Membuat kaki palsu, bagi Sugeng dan para pasukannya bukanlah pekerjaan yang rumit. Mereka cuma membutuhkan waktu paling lama 3 jam untuk menyelesaikan sebuah kaki palsu. Bahkan, jika dalam sehari ada pesanan hingga sejumlah 30 kaki palsu, maka hari itu juga Sugeng dan pasukannya pasti sanggup menyelesaikannya.
Tak hanya komponen vital kaki palsu yang memang selalu siap, pasukan Sugeng yang bernaung dalam Than Must Soegenk Mirtha Production juga siap ‘tempur’ 24 jam, kapanpun diperlukan, layaknya pasukan tempur dalam arti yang sesungguhnya. Kapan pun dipanggil, mereka akan siap datang ke medan pertempuran untuk mengeksekusi pembuatan kaki palsu.
Sugeng mengaku tidak kesulitan mencari bahan-bahan untuk membuat kaki palsu karena dia sudah memiliki rekanan yang akan siap setiap saat mengantarkan bahan-bahan yang dibutuhkannya. Sampai saat ini kaki palsu buatan Sugeng dan pasukannya sudah tersebar merata di tanah air dari Sabang hingga Merauke, bahkan juga sudah merambah Malaysia, Brunei Darussalam dan Singapura.
Berkali-kali Sugeng sering mengatakan bahwa membuatkan kaki palsu untuk para penyandang disabilitas yang membutuhkan itu mudah. Yang susah itu adalah mengembalikan mental orang-orang yang kehilangan kaki untuk kembali bersemangat dalam hidupnya.

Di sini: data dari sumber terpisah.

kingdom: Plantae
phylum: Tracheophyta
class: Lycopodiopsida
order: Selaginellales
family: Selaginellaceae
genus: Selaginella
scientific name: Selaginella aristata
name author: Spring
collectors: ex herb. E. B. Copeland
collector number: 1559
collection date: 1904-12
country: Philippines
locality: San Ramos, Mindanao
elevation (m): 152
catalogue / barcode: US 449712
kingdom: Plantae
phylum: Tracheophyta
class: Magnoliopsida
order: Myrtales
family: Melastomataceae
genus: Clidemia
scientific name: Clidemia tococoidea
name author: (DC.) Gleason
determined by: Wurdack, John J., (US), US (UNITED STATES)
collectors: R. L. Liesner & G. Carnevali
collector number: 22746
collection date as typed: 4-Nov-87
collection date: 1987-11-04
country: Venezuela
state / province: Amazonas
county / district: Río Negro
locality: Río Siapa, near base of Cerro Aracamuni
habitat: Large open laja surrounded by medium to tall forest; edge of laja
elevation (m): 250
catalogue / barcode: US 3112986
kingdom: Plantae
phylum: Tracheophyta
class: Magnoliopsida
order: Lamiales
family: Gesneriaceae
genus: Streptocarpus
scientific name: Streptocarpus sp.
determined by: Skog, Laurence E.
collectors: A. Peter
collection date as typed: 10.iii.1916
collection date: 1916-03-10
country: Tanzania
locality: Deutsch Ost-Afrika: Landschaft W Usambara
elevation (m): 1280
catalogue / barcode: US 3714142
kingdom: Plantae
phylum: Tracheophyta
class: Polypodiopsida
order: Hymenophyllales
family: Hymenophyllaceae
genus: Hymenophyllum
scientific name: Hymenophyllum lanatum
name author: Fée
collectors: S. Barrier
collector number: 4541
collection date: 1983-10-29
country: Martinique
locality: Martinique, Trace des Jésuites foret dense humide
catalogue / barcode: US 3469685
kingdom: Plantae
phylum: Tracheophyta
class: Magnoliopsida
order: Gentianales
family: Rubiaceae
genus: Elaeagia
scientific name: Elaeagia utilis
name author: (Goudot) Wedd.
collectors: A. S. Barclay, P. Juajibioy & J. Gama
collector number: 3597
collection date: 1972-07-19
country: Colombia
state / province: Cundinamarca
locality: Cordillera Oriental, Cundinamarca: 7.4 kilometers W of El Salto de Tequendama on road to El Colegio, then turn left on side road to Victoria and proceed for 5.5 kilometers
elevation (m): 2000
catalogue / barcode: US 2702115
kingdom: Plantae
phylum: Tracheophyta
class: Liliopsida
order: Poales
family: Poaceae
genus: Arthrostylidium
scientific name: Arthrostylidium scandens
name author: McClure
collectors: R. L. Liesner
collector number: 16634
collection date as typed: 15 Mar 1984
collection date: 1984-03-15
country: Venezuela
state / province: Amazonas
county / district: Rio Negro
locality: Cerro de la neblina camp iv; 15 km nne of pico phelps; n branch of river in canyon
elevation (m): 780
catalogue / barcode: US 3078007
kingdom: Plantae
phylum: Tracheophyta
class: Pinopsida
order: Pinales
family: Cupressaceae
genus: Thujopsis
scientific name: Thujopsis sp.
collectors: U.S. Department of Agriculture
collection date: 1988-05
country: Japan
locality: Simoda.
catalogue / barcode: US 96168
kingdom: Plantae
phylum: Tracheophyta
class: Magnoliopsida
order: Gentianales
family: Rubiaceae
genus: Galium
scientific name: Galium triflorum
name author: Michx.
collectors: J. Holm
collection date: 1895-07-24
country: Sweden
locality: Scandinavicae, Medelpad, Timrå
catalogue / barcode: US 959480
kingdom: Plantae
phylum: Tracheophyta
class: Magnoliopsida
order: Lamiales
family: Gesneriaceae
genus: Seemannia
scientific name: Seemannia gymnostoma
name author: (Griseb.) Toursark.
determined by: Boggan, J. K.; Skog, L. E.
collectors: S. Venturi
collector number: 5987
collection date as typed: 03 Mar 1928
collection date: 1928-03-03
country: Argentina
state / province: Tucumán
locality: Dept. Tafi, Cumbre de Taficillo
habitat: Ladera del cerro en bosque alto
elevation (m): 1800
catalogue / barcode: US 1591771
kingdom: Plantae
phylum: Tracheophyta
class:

Sebab, tidak sedikit yang malu, merasa tidak berguna, dan masih banyak keluhan yang lain bagi yang telah kehilangan kakinya.
“Masih banyak saudara-saudara saya, bahkan di Mojokerto sendiri, yang kehilangan kakinya dan memilih mengurung diri, menjauhi keramaian, dan setelah bertahun-tahun baru berani datang kepada saya atau mendapatkan laporan untuk mendapatkan kaki palsu. Lho, selama ini mereka kemana saja kok baru ingin mendapatkan kaki palsu,” ujar Sugeng.
Terhadap saudara-saudara yang seperti ini, setelah berkenalan dan sedikit diberi penataran, terkadang mereka bangkit semangatnya. Namun, ada pula satu-dua, yang justru ngambek dan tidak berani balik lagi. Terhadap yang begitu, Sugeng mengatakan bahwa yang seperti itu mentalnya cengeng dan layak diceburkan saja ke sungai.